Фусако каждый день жаловалась Ясуко на свою жизнь, но не говорила, когда собирается вернуться домой, из чего можно было заключить, что самый важный для нее разговор еще впереди.

Ложась в постель, Ясуко пересказывала Синго жалобы дочери. Большую часть жалоб Фусако Синго пропускал мимо ушей, но чувствовал, что она рассказывает не всё.

Конечно, она приехала, чтобы посоветоваться с родителями, но тридцатилетней женщине, имеющей собственную семью, делиться с родителями совсем не легко. И взять обратно в дом дочь с двумя детьми тоже нелегко. Так разговор все откладывался со дня на день – событиям предоставляли идти своим чередом.

– Очень уж ласков отец с Кикуко, – сказала однажды Фусако.

Это было во время ужина, когда за столом сидели и Сюити, и Кикуко.

– Конечно. Мы и должны быть ласковы с Кикуко, – невозмутимо ответила Ясуко.

То, что сказала Фусако, не требовало ответа, но Ясуко все же ответила. Хотя она при этом улыбалась, слова ее были рассчитаны на то, чтобы одернуть Фусако.

– И в этом нет ничего удивительного – ведь Кикуко тоже ласкова с нами.

Кикуко покраснела от удовольствия.

Ясуко говорила как будто добродушно. Но в ее голосе слышалось и осуждение дочери.

Чувствовалось, что она любит счастливую на вид невестку и не любит несчастную на вид дочь. Казалось даже, что в ее словах таился жестокий, злой умысел.

Синго объяснил это тем, что Ясуко была недовольна собой. Нечто схожее испытывал и сам Синго. Но для Синго это все-таки было несколько неожиданно, он сомневался в том, пристало ли Ясуко, пожилой женщине, матери, обнаруживать свои чувства перед несчастной дочерью.

– Меня это не устраивает. Со мной, ее мужем, вы не так ласковы, – сказал Сюити, и это не было шуткой.

Что Синго трогательно относится к Кикуко, прекрасно знала и сама Кикуко, не только Сюити и Ясуко, и об этом уже никто не заговаривал, а Фусако вдруг взяла и заговорила, – Синго стало очень грустно.

Для него Кикуко была единственным светлым оконцем в их угрюмом, мрачном доме. Дети Синго не такие, как ему хотелось бы, да и сами они не способны жить, как хотелось бы им, и от этого бремя кровного родства было для Синго еще невыносимее. Только молодая невестка радовала его.

Он действительно был с нею ласков, – еще бы, она была светлым лучом во мраке его одиночества. Так он баловал себя – его трогательное отношение к Кикуко было для него сладким бальзамом.

Тревоги и переживания Синго, связанные с его возрастом, ничуть не волновали Кикуко. Она его вовсе не остерегалась.

Слова Фусако как бы убивали маленькую тайну Синго.

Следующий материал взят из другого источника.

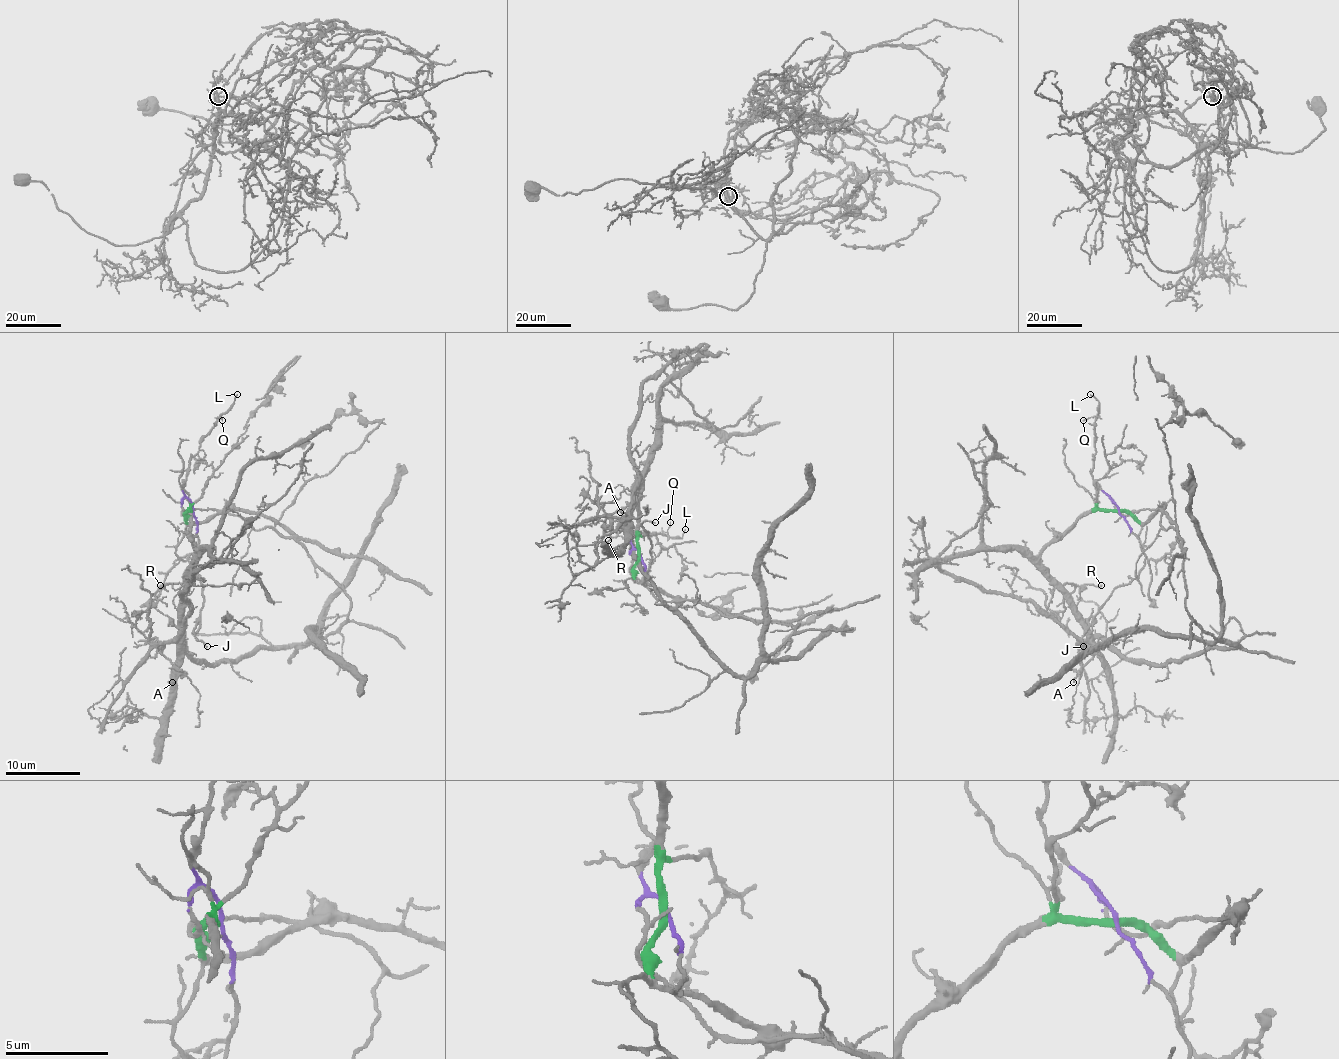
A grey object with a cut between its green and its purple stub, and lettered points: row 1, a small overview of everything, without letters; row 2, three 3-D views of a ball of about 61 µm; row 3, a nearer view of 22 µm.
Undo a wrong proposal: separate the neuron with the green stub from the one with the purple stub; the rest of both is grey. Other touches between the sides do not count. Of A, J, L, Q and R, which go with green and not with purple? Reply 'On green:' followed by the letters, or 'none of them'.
On green: A, R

Это было за ужином дня три-четыре назад.

И вот сейчас, стоя под вишней и вспоминая о цикадах Сатоко, он припомнил слова, сказанные тогда Фусако.

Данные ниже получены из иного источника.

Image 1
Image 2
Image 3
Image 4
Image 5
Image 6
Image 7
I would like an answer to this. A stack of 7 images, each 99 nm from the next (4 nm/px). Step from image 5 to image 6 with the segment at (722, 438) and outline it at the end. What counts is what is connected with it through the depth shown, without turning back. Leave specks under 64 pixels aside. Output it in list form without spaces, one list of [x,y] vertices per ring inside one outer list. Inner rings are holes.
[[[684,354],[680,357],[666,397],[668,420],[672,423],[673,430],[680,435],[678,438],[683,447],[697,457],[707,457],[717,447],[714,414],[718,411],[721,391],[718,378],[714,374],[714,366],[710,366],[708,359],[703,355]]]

– Фусако решила поспать днем?

– Да, она укачивала Кунико и сама заснула вместе с ней, – ответила Кикуко, глядя в глаза Синго.

– Забавная эта Сатоко. Как только Фусако начинает укачивать Кунико, Сатоко тут как тут – прижмется к матери и тоже засыпает. Так приятно на них смотреть.

– Ласковая.

– Бабка не любит внучку, а ведь когда ей исполнится лет четырнадцать-пятнадцать, она будет очень похожа на нее – даже храпеть начнет, как она.

Кикуко растерялась.

Она вернулась в комнату, где до этого шила, Синго направился в другую, но она окликнула его:

– Отец, оказывается, вы ходите на танцы?

– Что? – Синго обернулся.

– Это уже всем известно. Я была так удивлена.

Синго действительно позавчера ходил со своей секретаршей в дансинг-холл.

Сегодня воскресенье. Значит, за вчерашний день эта Хидэко Танидзаки проболталась Сюити, а Сюити рассказал Кикуко – не иначе.

Уже много лет Синго не ходил на танцы. И когда он пригласил Хидэко, та была поражена. Сказала, что, если она пойдет с Синго, в фирме начнутся пересуды и ей это будет неприятно. А мы никому не скажем, предложил Синго. И вот на следующий же день она поспешила рассказать обо всем Сюити.